(Record set)
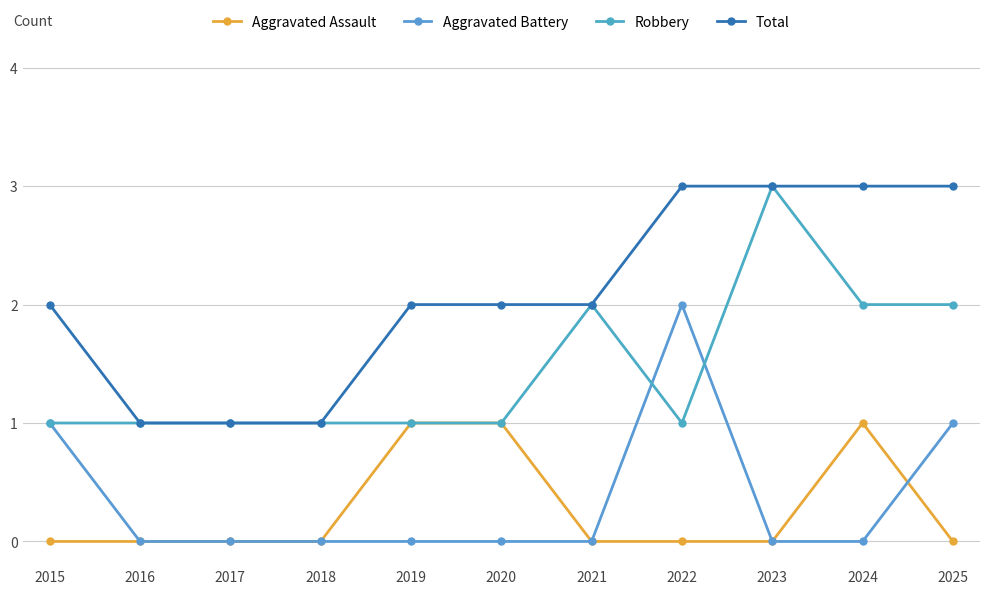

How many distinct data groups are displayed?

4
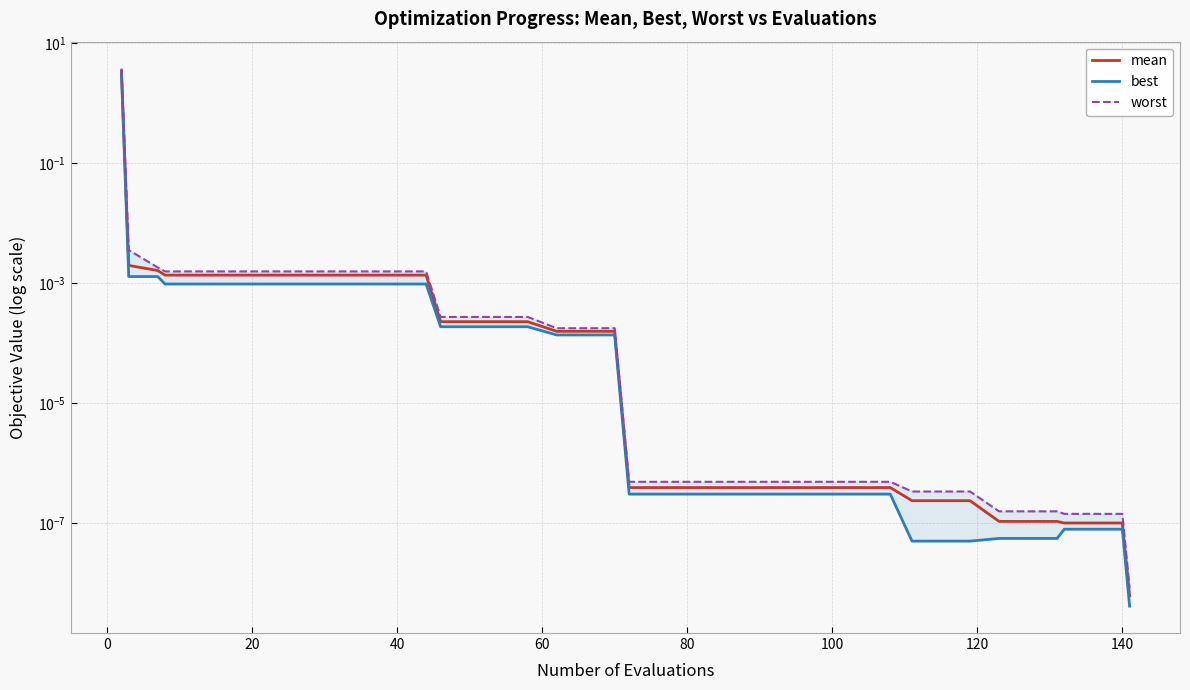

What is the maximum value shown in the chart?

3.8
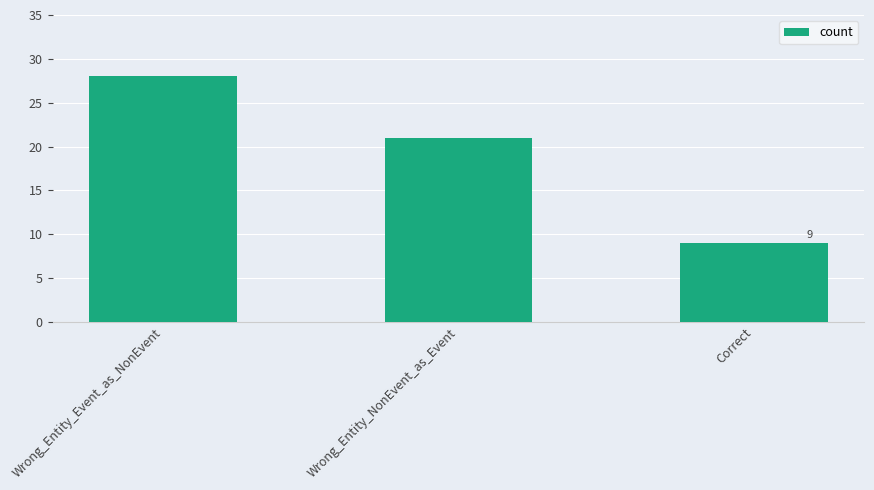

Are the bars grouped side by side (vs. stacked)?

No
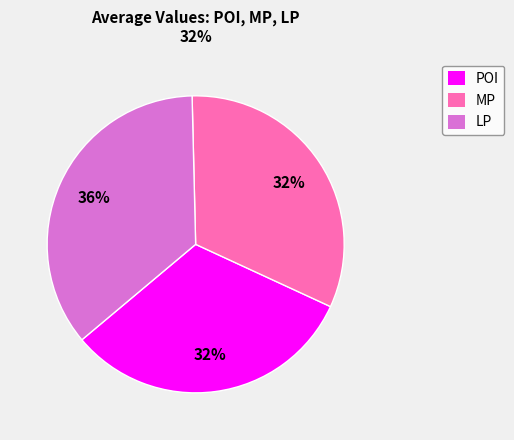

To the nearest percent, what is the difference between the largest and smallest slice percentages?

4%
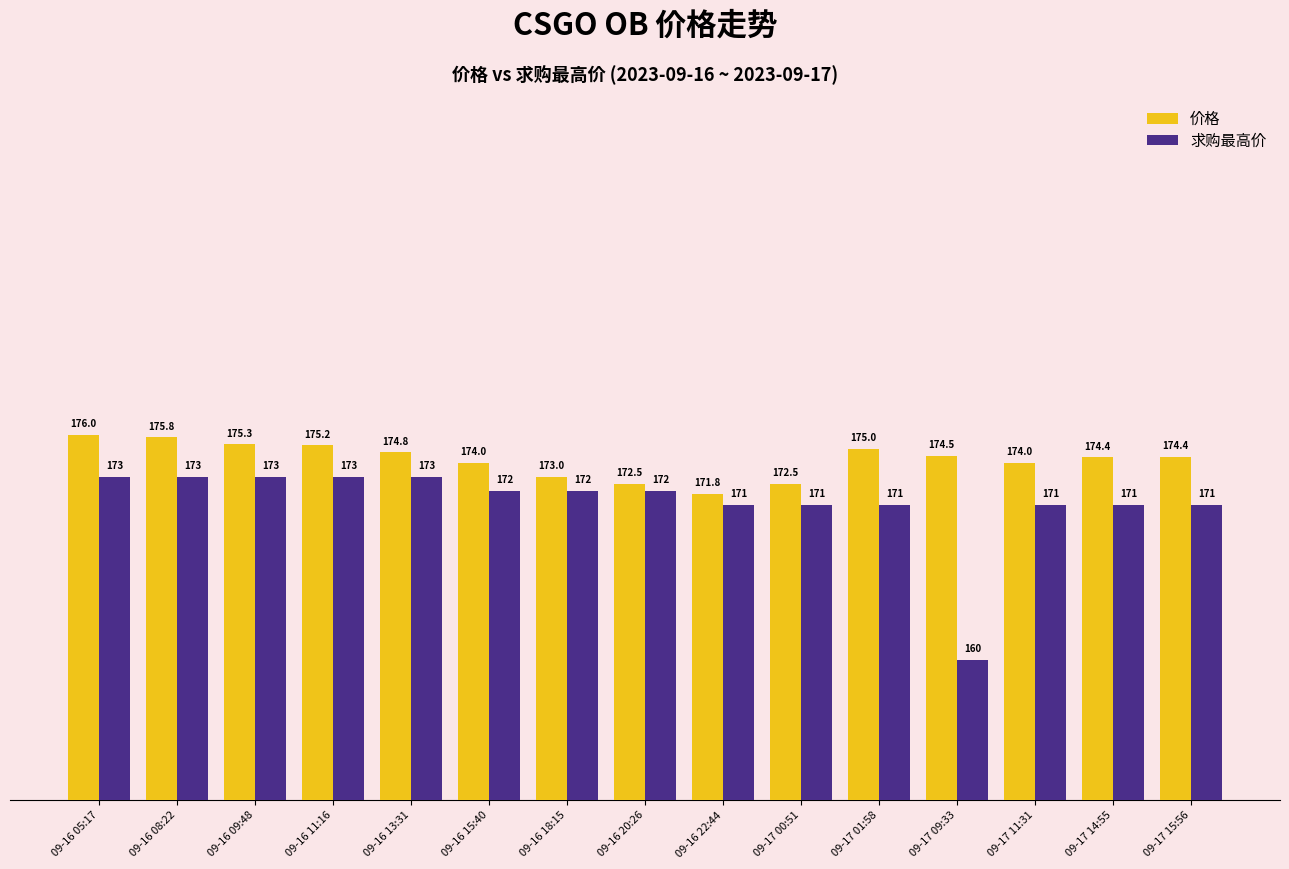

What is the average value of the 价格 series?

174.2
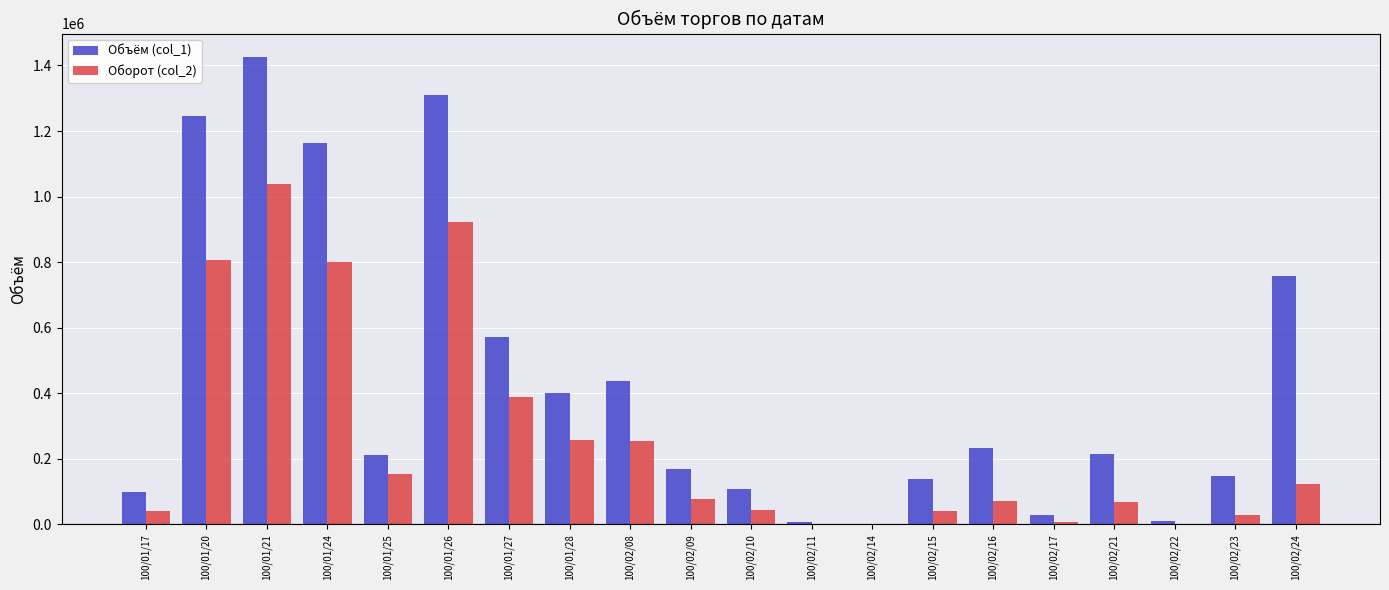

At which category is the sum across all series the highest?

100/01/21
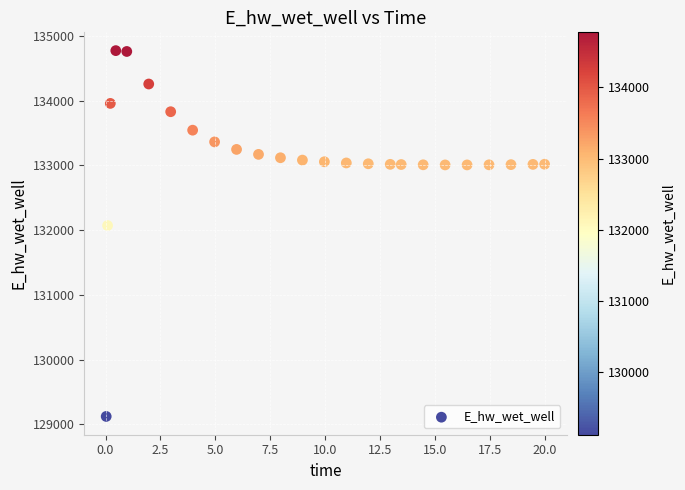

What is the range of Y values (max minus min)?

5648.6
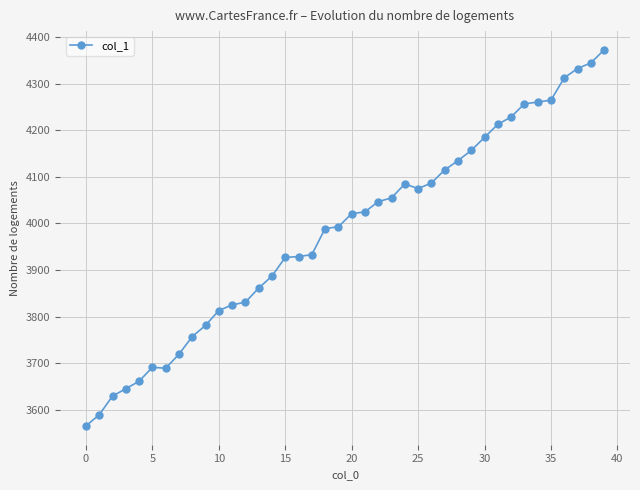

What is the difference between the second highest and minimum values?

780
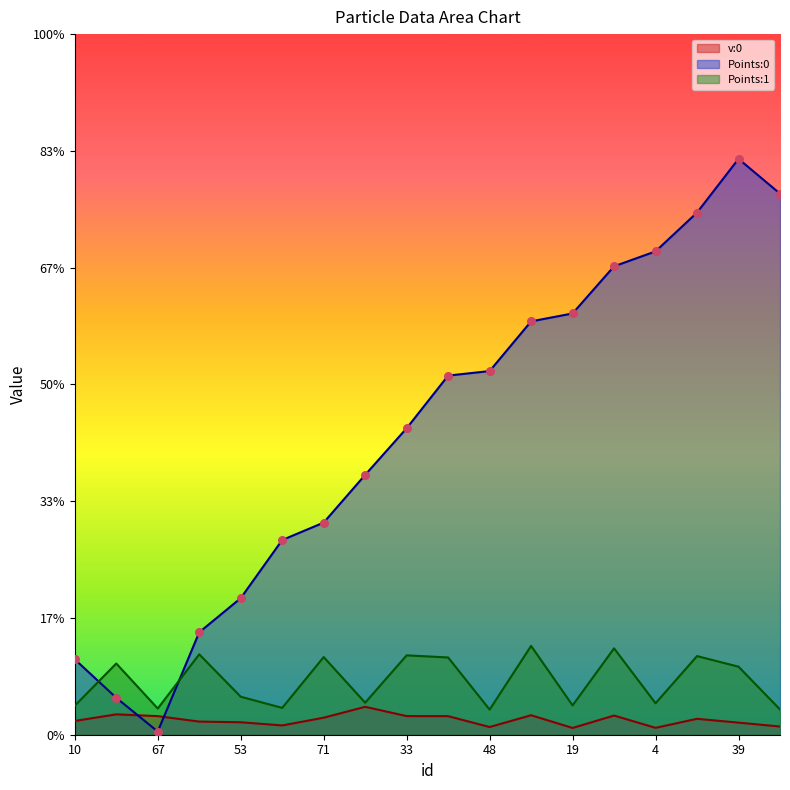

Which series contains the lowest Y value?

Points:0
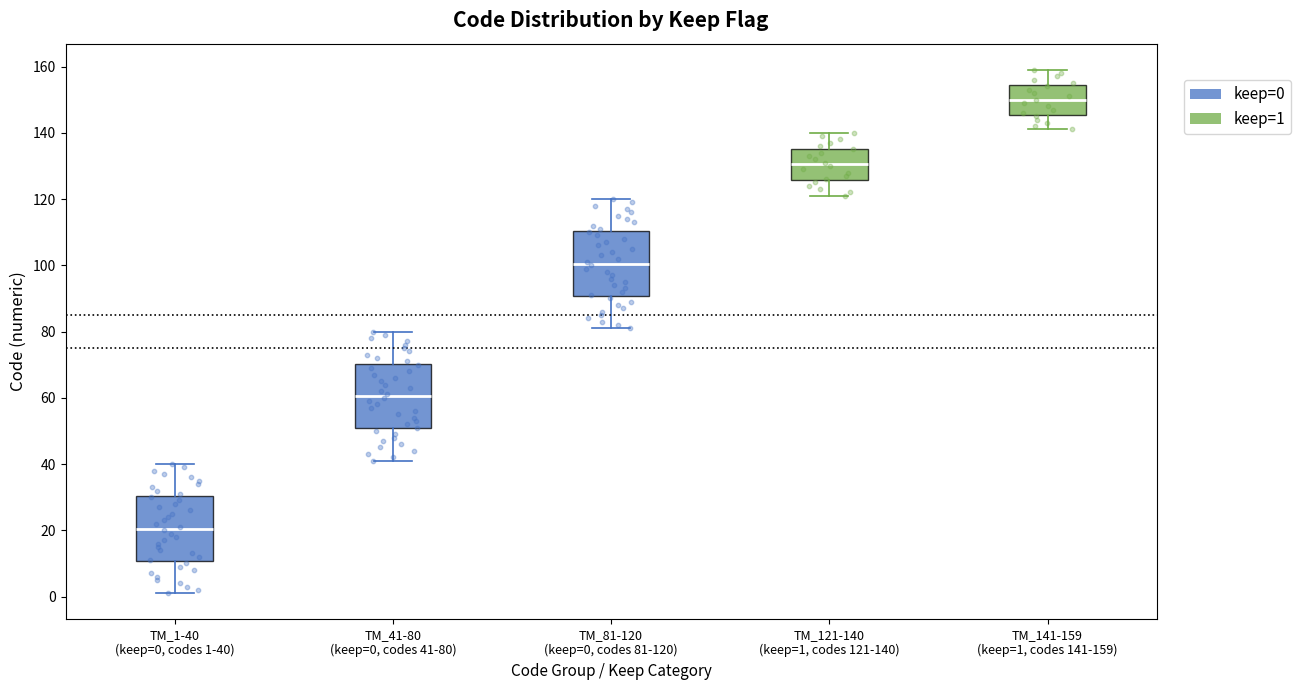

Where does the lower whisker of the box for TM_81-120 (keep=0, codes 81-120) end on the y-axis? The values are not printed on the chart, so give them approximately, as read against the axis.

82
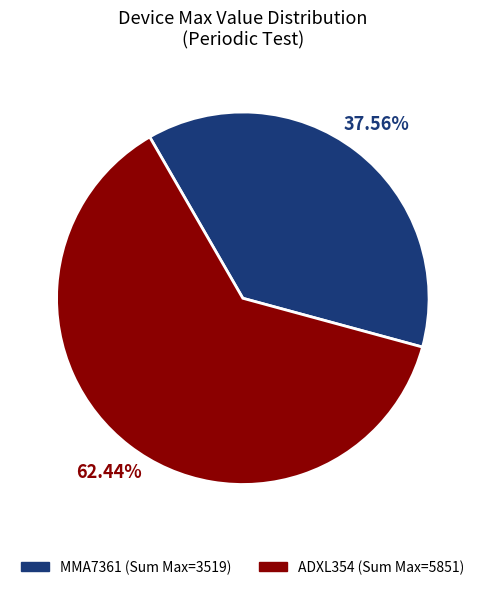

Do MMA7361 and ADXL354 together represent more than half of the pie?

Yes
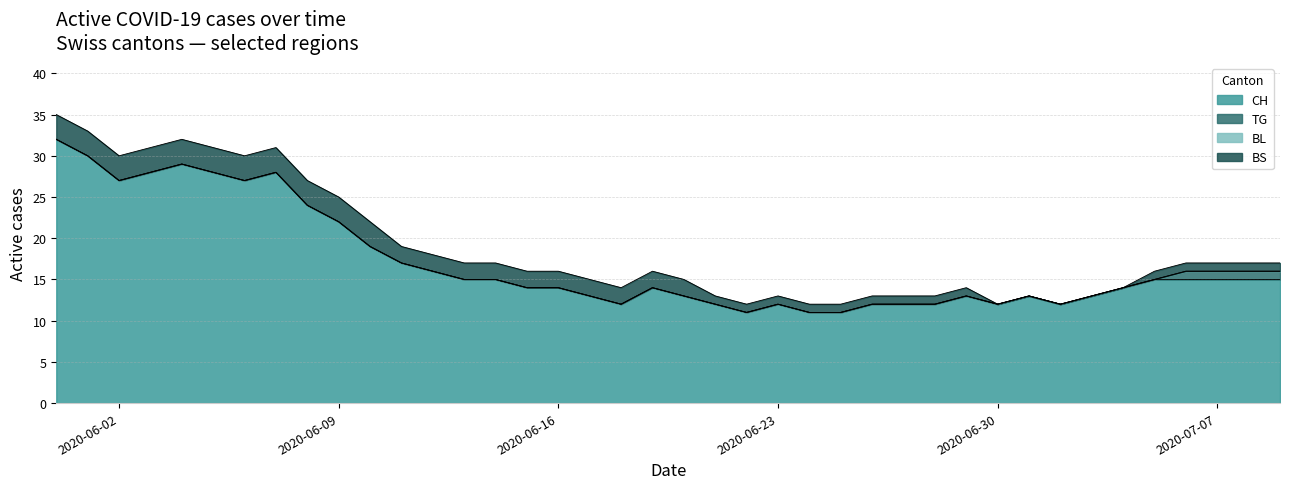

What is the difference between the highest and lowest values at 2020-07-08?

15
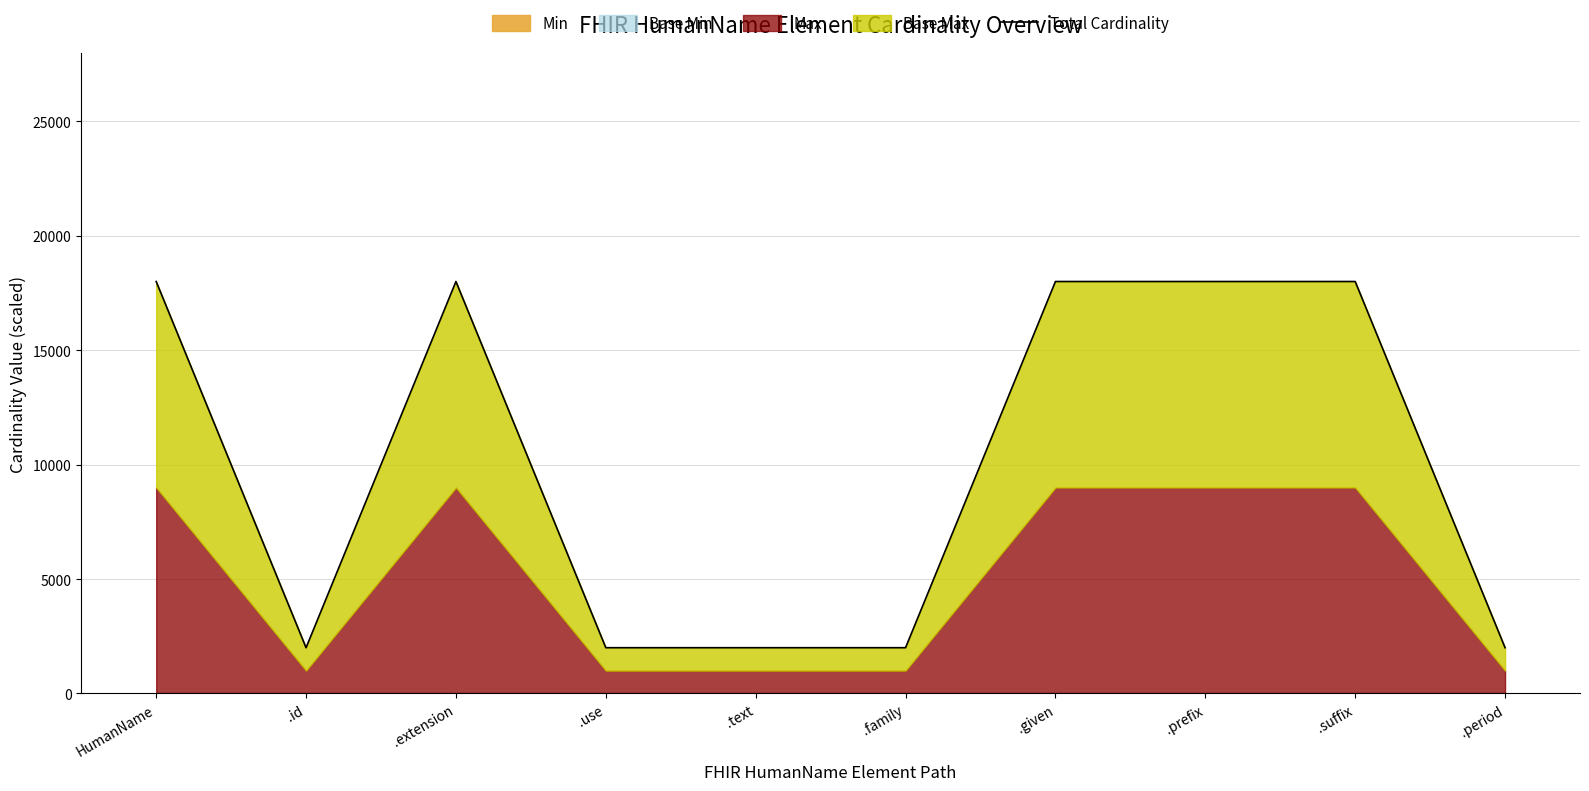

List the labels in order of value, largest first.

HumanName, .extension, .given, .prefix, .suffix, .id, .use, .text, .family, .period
(End Record set)
▶ **Your goal**: Rewrite all of the records above with "chart" changed to "graph" and nothing else altered, leaving out the pictures.

▶ **Solution to this problem**:
How many distinct data groups are displayed?

4

What is the maximum value shown in the graph?

3.8

Are the bars grouped side by side (vs. stacked)?

No

To the nearest percent, what is the difference between the largest and smallest slice percentages?

4%

What is the average value of the 价格 series?

174.2

At which category is the sum across all series the highest?

100/01/21

What is the range of Y values (max minus min)?

5648.6

What is the difference between the second highest and minimum values?

780

Which series contains the lowest Y value?

Points:0

Where does the lower whisker of the box for TM_81-120 (keep=0, codes 81-120) end on the y-axis? The values are not printed on the graph, so give them approximately, as read against the axis.

82

Do MMA7361 and ADXL354 together represent more than half of the pie?

Yes

What is the difference between the highest and lowest values at 2020-07-08?

15

List the labels in order of value, largest first.

HumanName, .extension, .given, .prefix, .suffix, .id, .use, .text, .family, .period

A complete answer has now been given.